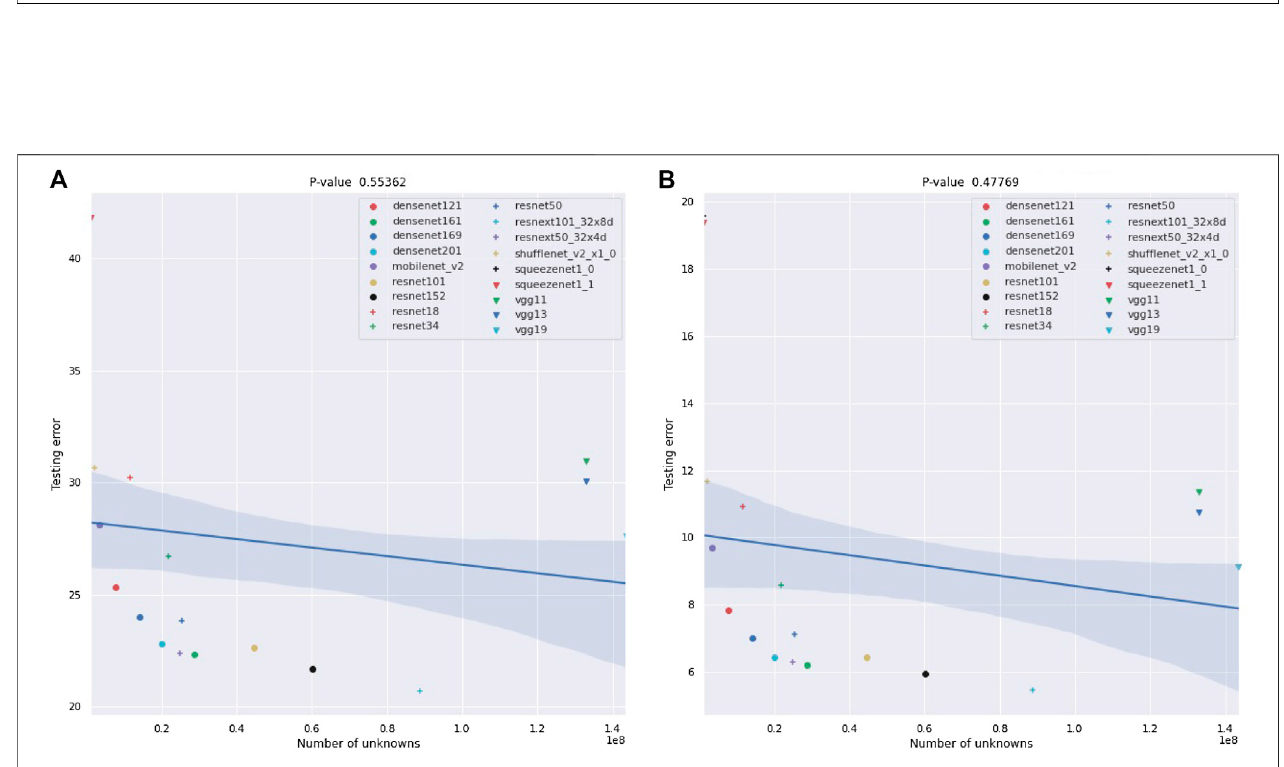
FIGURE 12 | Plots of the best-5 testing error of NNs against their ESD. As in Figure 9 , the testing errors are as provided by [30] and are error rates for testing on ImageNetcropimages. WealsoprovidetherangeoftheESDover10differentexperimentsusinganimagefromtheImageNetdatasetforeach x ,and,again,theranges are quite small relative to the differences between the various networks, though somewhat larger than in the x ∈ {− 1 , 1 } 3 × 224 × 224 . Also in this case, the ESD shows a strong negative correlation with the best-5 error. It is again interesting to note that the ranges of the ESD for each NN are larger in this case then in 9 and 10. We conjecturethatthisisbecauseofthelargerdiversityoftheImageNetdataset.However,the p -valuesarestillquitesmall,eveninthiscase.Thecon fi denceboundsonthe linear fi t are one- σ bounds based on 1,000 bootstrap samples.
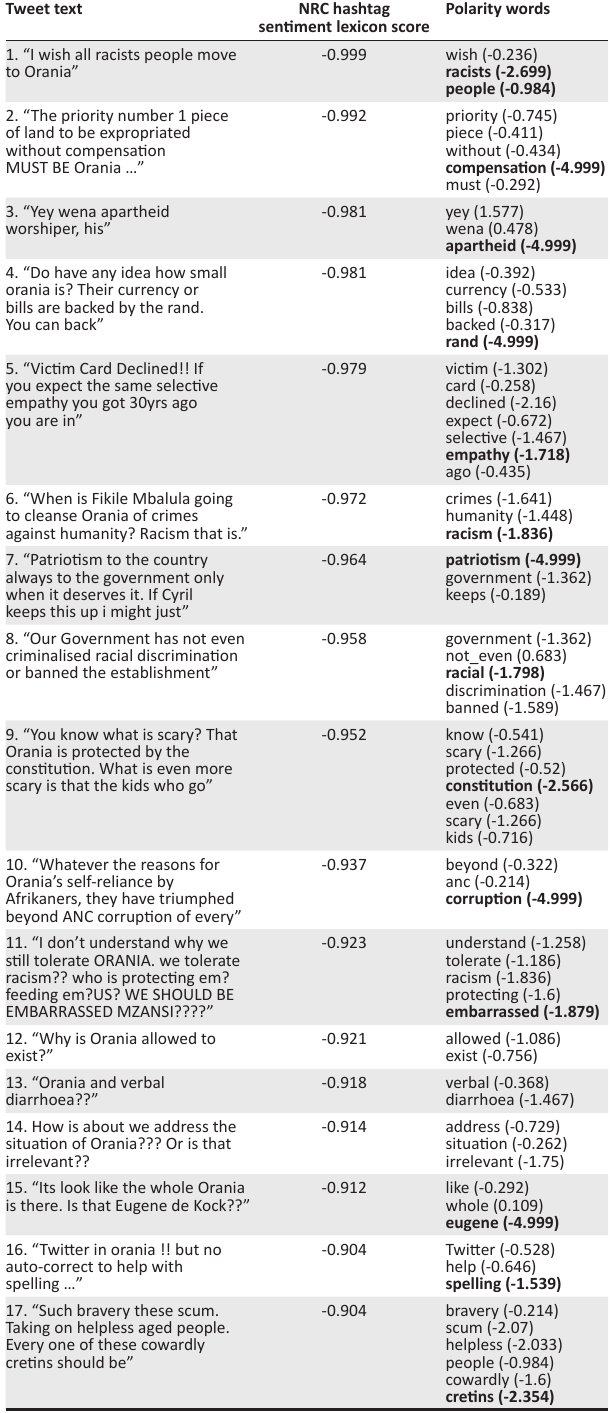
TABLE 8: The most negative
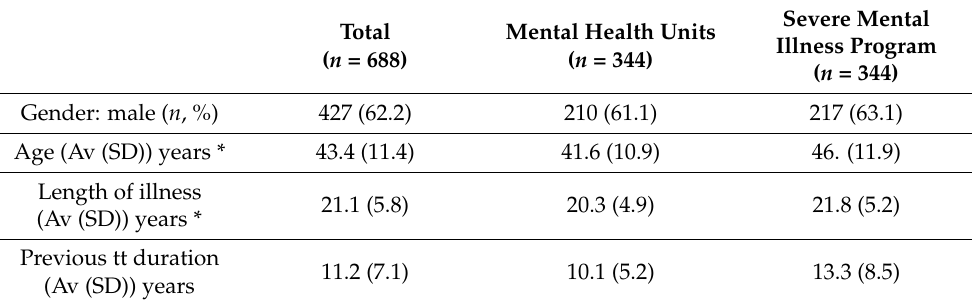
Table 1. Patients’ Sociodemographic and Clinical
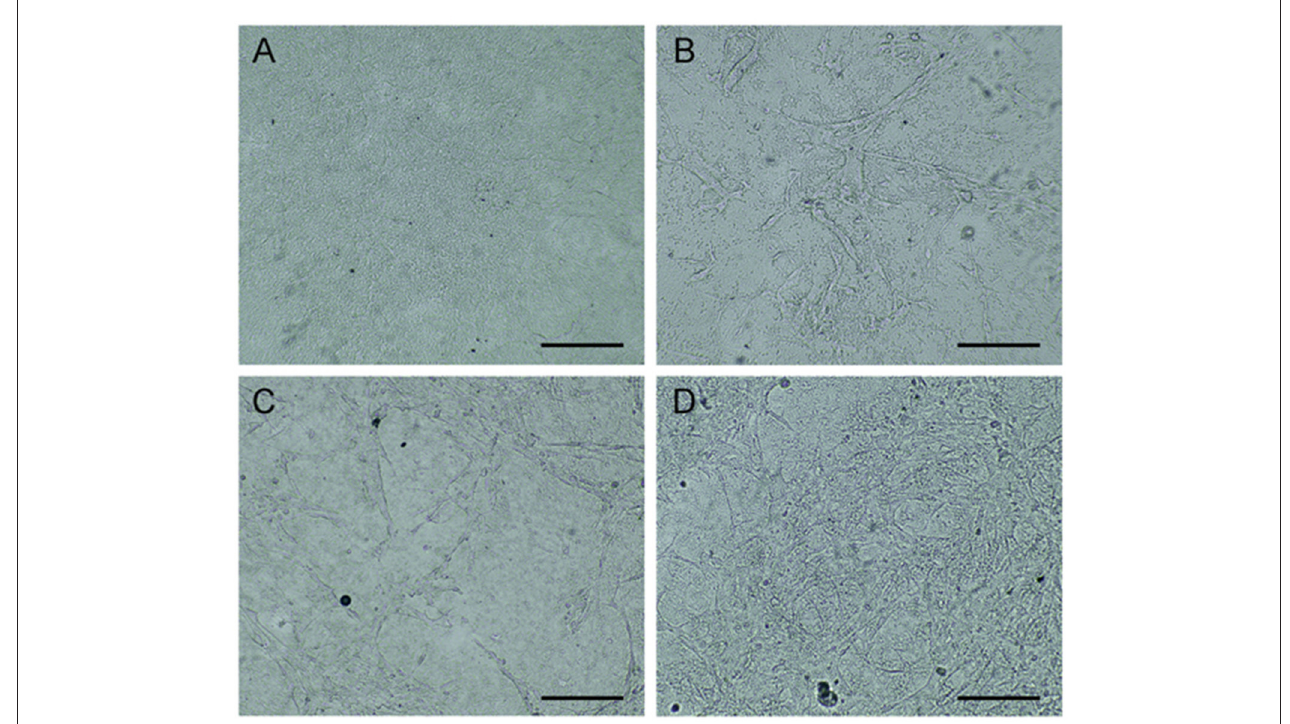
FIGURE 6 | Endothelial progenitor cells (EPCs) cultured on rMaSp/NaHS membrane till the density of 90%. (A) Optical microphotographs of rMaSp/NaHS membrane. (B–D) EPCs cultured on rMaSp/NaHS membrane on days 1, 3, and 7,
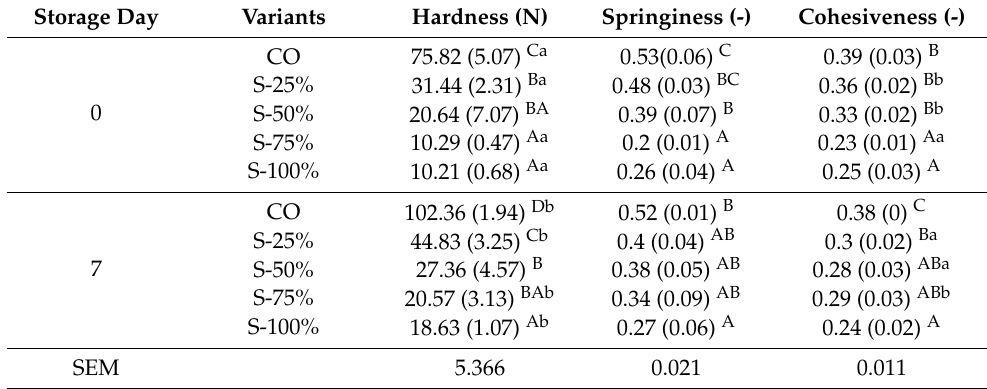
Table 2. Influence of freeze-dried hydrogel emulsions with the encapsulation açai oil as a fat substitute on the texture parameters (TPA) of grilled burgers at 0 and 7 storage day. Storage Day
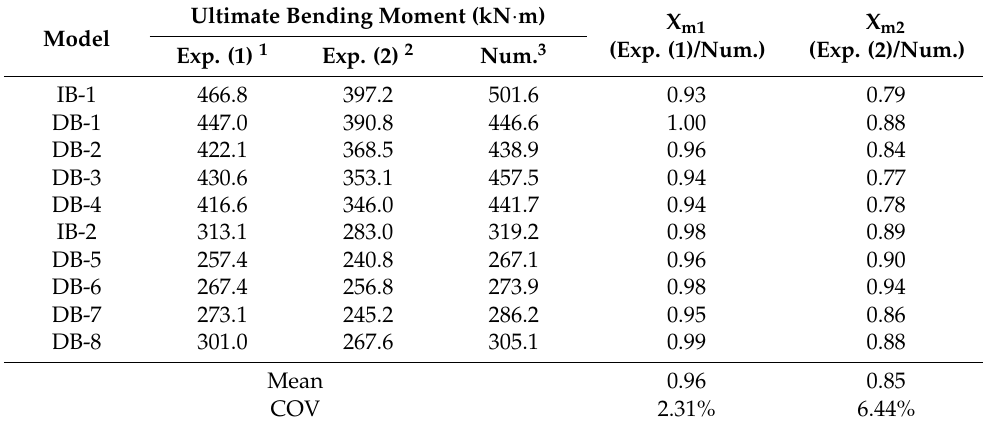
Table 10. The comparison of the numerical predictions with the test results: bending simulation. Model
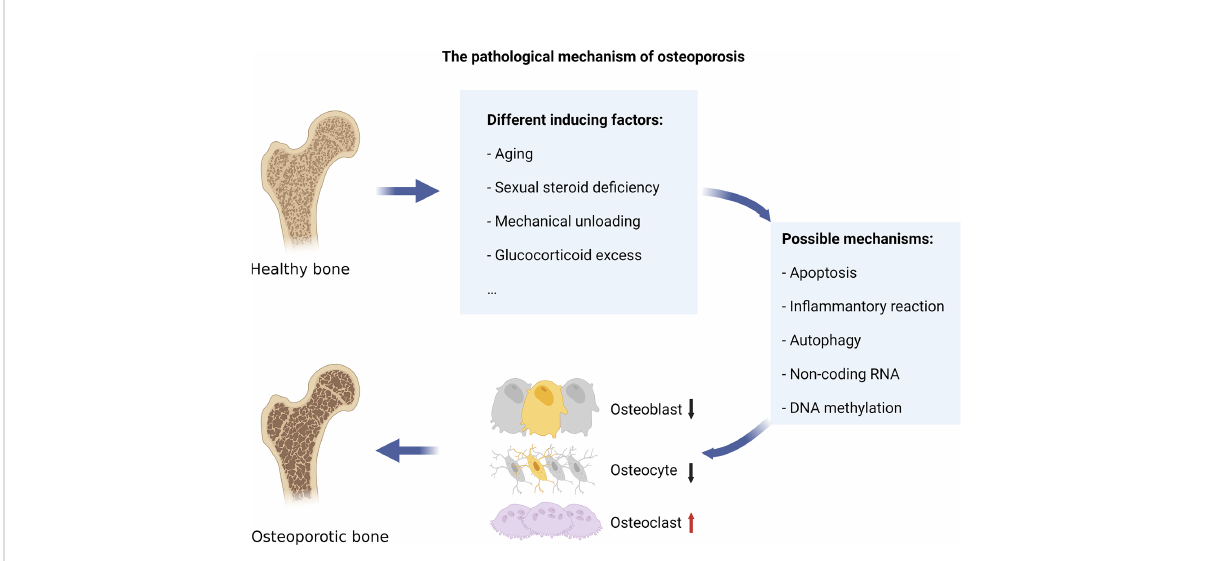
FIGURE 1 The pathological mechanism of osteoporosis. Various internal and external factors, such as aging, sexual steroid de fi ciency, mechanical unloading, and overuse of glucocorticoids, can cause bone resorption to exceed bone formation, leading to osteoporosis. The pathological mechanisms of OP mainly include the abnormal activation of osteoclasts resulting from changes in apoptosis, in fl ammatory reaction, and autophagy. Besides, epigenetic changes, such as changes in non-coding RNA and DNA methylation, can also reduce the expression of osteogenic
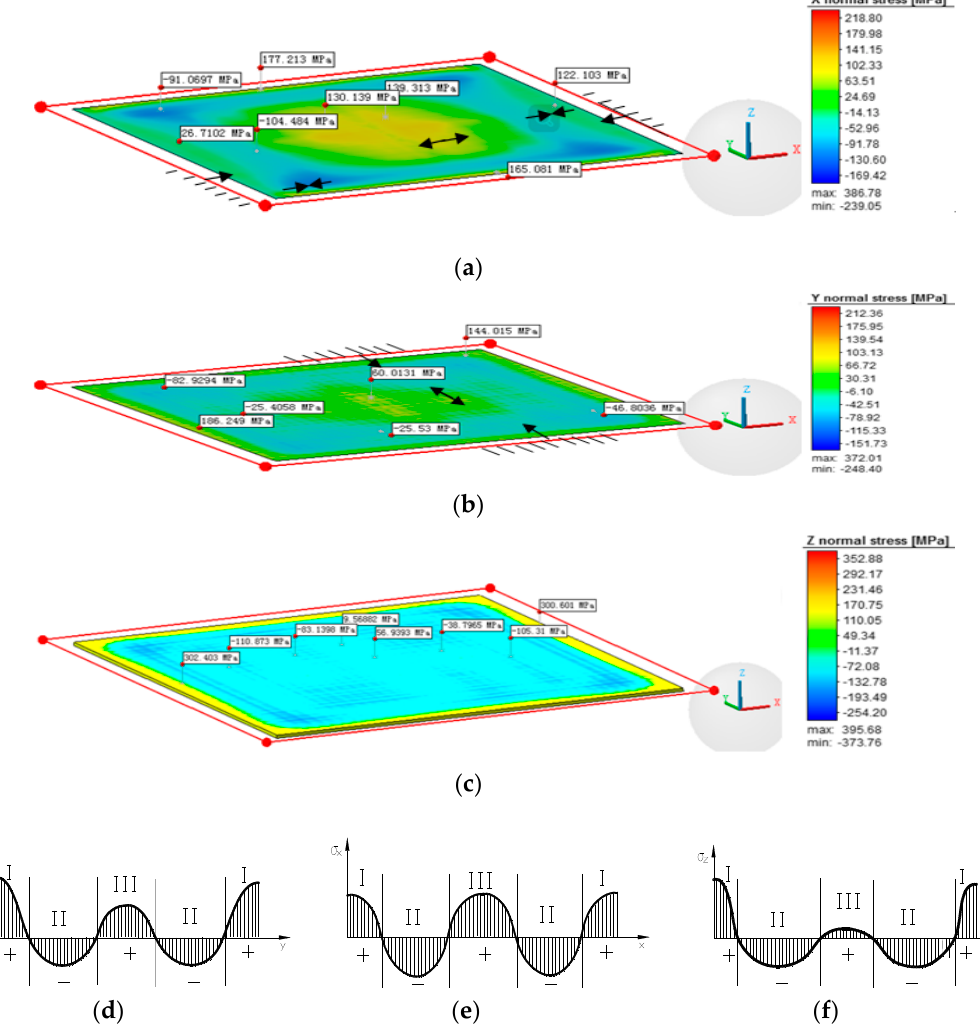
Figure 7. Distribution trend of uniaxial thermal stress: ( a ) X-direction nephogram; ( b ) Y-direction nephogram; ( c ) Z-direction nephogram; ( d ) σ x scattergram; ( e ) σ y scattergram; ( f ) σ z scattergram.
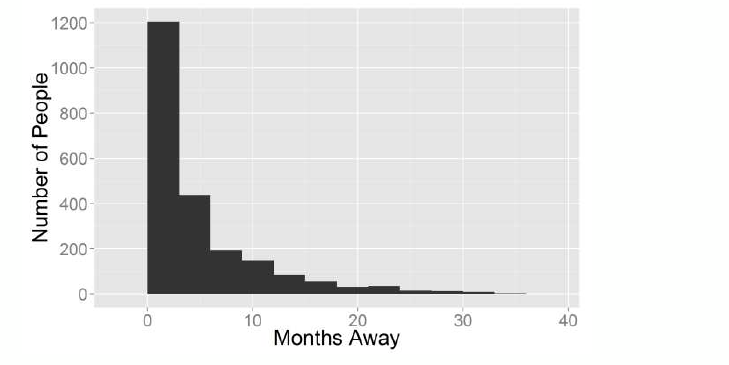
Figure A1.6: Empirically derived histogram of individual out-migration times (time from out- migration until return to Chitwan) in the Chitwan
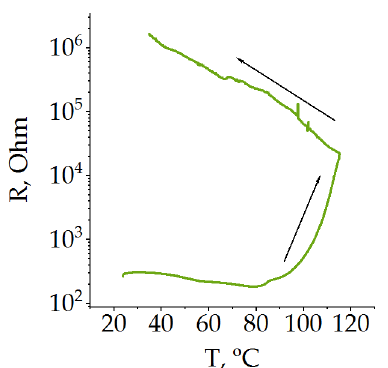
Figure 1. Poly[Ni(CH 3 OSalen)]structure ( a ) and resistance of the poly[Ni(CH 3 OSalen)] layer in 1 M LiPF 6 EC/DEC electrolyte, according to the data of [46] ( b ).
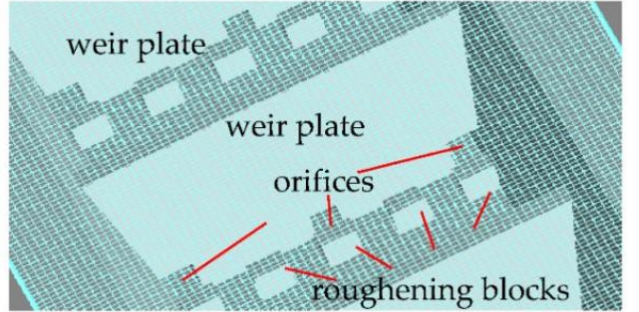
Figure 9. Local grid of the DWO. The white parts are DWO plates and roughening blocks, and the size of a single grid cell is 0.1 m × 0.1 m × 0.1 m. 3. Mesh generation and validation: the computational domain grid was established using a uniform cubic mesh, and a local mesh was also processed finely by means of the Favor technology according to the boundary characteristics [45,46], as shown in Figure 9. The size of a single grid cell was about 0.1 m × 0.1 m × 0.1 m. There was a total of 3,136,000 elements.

::::::

Exercise instructions | Return the stretch of data that begins with the line showing "FIGURE 1 The" and goes on through the line showing "Figure A1.6: Empirically", exactly, with pictures removed.

Problem solution |
FIGURE 1 The pathological mechanism of osteoporosis. Various internal and external factors, such as aging, sexual steroid de fi ciency, mechanical unloading, and overuse of glucocorticoids, can cause bone resorption to exceed bone formation, leading to osteoporosis. The pathological mechanisms of OP mainly include the abnormal activation of osteoclasts resulting from changes in apoptosis, in fl ammatory reaction, and autophagy. Besides, epigenetic changes, such as changes in non-coding RNA and DNA methylation, can also reduce the expression of osteogenic
Figure 7. Distribution trend of uniaxial thermal stress: ( a ) X-direction nephogram; ( b ) Y-direction nephogram; ( c ) Z-direction nephogram; ( d ) σ x scattergram; ( e ) σ y scattergram; ( f ) σ z scattergram.
Figure A1.6: Empirically derived histogram of individual out-migration times (time from out- migration until return to Chitwan) in the Chitwan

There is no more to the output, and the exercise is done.